This repository was archived by the owner on Feb 7, 2023. It is now read-only.

Description
The benchmark package does (at least) two questionable things:
- In order to decide whether the performance difference is significant, it uses the Mann-Whitney U test, which is meant for ordinal scale data, instead of Student's t test, which is more appropriate for ratio scale data such as the performance measurements we're making here.
- It recompiles JavaScript code from a string on every test run in order to prevent engine optimizations. Usually we're interested in performance with engine optimizations, since this is how code tends to run in the real world. Besides that, since most of the benchmark code is probably out of reach for this compilation trick, optimization is only partly disabled, producing inconsistent optimization characteristics. Maybe this behavior can be disabled; this is worth investigating.

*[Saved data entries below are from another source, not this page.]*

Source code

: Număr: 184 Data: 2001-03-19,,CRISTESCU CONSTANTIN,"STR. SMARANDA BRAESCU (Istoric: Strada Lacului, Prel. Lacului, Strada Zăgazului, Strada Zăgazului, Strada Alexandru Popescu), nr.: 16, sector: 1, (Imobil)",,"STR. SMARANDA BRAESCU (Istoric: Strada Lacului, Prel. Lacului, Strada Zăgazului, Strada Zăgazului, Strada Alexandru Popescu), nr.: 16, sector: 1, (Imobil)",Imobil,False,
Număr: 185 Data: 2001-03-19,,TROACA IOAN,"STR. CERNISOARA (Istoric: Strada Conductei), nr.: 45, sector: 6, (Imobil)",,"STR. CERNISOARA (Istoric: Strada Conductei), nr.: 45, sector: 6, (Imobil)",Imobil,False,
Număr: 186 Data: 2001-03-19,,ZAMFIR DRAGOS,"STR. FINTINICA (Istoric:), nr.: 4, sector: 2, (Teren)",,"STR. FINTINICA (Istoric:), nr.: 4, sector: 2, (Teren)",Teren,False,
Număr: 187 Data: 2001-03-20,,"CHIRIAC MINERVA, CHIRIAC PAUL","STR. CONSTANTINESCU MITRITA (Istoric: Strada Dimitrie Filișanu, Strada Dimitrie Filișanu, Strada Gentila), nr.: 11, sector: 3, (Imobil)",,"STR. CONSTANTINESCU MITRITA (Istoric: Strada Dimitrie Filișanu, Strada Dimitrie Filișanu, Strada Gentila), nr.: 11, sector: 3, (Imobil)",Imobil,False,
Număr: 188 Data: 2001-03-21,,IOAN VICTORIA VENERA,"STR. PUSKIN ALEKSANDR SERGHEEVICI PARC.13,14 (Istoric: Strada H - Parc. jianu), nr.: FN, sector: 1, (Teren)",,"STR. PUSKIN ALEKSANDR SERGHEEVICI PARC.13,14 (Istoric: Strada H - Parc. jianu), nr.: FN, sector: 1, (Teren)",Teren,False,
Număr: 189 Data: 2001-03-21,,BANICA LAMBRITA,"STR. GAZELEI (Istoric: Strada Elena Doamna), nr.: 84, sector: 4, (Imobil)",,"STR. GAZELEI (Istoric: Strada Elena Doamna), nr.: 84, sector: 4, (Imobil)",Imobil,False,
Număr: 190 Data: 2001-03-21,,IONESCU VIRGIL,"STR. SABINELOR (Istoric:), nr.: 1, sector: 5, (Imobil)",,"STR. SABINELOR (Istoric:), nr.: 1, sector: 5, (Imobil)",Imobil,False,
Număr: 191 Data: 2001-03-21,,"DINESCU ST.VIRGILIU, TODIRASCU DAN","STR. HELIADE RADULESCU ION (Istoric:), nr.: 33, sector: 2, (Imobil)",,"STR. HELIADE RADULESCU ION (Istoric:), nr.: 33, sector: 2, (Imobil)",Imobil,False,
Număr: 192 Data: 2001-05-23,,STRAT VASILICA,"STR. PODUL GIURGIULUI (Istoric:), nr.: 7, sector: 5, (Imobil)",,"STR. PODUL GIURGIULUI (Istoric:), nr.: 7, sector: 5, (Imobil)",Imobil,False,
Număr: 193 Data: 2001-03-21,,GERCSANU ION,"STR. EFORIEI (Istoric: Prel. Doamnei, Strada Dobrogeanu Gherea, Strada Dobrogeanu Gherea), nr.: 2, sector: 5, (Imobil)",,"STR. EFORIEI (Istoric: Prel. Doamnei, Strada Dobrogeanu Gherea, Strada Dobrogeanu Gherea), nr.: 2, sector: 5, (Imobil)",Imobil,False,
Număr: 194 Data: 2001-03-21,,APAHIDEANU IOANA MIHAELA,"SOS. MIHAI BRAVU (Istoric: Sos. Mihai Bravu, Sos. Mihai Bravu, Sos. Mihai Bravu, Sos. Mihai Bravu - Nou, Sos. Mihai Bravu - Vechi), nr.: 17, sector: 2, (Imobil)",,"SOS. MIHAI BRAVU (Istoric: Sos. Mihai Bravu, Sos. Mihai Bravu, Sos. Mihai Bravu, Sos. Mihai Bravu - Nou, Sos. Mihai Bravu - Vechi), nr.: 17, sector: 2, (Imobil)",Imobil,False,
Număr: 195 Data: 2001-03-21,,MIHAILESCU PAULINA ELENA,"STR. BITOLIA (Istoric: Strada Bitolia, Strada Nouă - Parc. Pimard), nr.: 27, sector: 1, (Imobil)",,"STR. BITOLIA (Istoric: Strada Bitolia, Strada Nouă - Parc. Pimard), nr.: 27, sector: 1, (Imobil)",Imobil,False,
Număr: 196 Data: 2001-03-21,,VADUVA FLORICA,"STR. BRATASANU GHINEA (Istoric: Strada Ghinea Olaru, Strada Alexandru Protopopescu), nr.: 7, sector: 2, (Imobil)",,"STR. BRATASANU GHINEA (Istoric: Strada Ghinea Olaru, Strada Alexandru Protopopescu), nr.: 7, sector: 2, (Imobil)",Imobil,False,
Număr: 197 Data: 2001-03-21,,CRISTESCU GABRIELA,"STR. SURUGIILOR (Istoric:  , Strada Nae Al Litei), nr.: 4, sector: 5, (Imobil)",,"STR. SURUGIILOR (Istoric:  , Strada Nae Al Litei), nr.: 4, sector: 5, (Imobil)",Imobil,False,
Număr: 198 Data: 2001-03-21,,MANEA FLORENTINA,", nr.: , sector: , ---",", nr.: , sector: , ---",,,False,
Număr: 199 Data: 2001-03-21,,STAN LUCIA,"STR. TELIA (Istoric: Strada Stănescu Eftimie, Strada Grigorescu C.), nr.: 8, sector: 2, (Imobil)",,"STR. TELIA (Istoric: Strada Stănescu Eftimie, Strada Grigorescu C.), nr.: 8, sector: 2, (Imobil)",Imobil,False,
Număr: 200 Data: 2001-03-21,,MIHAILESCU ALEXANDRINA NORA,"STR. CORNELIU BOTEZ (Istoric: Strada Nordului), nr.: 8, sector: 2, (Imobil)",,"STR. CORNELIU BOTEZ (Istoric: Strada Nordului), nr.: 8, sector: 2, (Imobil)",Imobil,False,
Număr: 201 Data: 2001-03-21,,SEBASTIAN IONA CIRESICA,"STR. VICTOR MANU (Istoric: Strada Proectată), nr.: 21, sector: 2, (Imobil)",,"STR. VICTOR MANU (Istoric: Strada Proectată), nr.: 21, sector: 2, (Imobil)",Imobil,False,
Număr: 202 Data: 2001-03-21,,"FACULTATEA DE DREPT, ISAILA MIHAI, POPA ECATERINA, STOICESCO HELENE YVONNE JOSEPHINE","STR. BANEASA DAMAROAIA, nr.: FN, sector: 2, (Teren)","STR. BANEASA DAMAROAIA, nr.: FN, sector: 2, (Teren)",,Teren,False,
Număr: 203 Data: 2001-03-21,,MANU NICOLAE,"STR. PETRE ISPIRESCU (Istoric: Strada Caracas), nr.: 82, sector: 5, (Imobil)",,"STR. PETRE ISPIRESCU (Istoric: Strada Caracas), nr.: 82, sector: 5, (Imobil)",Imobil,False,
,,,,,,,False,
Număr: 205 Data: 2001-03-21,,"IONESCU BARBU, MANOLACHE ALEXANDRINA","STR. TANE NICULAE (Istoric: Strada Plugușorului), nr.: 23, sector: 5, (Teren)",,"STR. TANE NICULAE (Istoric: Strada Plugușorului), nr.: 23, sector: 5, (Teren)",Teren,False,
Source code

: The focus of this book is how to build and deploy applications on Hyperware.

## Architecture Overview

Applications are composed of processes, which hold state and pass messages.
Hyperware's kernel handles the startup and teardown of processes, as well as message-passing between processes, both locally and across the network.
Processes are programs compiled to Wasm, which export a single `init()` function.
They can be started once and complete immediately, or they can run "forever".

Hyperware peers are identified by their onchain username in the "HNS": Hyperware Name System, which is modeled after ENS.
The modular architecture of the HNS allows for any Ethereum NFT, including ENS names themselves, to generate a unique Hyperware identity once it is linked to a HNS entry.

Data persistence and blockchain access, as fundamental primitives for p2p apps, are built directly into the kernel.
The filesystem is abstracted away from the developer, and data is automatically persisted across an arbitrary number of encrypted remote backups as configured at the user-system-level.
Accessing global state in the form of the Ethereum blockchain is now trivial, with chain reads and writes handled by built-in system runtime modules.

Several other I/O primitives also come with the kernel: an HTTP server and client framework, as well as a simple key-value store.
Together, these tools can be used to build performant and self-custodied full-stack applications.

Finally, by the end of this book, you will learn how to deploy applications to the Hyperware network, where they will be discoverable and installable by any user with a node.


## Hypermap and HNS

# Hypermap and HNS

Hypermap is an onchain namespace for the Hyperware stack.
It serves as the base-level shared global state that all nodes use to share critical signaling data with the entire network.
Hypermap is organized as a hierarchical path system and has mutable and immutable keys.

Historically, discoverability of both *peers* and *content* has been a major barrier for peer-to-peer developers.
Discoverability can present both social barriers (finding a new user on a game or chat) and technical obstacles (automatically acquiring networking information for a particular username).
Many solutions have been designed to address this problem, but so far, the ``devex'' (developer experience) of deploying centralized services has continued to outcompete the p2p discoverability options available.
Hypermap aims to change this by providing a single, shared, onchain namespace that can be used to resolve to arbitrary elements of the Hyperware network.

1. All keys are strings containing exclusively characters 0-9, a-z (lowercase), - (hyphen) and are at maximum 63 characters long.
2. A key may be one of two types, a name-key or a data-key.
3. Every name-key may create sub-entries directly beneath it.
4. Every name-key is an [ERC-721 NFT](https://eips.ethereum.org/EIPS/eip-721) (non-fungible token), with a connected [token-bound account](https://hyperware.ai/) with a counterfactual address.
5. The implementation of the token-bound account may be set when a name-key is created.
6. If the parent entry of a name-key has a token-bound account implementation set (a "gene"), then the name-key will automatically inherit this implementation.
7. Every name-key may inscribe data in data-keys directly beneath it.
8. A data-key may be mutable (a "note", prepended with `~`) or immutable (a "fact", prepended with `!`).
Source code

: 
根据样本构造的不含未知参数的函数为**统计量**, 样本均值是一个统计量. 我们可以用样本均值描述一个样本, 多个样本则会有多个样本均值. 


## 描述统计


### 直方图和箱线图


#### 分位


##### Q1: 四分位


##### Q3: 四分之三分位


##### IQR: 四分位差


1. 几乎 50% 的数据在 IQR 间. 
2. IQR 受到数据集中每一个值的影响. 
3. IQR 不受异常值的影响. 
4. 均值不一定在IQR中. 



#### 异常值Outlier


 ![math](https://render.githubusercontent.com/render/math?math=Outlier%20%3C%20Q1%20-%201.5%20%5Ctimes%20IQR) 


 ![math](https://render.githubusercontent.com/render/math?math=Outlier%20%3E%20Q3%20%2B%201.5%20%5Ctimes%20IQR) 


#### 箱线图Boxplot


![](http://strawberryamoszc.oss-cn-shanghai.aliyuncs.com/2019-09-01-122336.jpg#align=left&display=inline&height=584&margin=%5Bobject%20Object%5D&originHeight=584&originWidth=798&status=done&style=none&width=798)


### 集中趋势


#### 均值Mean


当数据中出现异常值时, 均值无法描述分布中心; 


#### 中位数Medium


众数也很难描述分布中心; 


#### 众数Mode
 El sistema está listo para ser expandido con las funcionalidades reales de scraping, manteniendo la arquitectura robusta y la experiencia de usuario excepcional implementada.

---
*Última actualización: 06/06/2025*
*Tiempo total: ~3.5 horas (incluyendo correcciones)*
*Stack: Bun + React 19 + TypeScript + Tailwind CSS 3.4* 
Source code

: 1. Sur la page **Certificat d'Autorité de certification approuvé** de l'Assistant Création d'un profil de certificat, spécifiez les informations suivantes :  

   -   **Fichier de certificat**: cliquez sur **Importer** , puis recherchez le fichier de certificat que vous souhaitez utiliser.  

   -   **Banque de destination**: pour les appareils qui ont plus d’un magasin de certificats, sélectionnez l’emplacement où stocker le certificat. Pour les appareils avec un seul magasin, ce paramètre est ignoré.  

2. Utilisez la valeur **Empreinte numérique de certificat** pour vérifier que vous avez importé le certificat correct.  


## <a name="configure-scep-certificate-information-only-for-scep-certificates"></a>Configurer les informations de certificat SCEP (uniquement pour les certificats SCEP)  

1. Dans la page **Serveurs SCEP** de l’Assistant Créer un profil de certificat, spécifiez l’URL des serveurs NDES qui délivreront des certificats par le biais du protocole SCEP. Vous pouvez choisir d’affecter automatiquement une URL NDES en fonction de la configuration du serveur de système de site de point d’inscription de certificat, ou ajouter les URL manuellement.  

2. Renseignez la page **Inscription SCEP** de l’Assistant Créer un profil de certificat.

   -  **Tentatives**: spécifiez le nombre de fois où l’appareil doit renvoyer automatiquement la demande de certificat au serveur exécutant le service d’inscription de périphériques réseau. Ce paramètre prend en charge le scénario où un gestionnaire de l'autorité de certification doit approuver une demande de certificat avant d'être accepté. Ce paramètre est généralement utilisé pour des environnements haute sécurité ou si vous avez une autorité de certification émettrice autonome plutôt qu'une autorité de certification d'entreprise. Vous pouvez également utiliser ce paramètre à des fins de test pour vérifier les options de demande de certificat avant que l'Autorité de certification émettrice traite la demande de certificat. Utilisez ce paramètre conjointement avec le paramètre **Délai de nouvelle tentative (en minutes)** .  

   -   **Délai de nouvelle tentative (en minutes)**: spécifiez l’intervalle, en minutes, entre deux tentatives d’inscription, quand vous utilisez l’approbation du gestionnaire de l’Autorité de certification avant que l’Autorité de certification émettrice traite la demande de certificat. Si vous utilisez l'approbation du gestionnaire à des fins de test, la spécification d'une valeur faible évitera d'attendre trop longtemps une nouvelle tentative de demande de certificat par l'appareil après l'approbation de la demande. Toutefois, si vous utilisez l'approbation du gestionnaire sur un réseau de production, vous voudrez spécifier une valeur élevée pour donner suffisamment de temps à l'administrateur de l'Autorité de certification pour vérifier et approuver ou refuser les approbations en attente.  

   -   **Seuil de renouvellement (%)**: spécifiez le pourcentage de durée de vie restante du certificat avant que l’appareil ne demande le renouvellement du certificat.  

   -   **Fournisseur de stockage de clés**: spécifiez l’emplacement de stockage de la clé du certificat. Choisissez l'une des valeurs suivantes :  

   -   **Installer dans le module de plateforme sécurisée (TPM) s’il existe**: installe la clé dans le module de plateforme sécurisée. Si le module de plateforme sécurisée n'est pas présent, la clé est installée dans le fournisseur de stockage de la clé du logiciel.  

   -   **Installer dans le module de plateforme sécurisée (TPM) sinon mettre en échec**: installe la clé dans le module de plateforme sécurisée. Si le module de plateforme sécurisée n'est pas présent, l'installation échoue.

I can think of a couple of options (from least to most effort):
- Accept the quirks and do nothing.
- Switch to an alternative benchmark framework that doesn't have these quirks. I'm not (yet) aware of an alternative.
- Forego a convenient benchmark framework. Instead, repeat the benchmark code a fixed number of times (say, 10) for each version of Underscore and report each individual result, so that people can compute their own statistics.
- Fork the benchmark package, fix the issues, submit a PR. Use our own version regardless of whether the PR is accepted. If not accepted, publish as a separate package on NPM.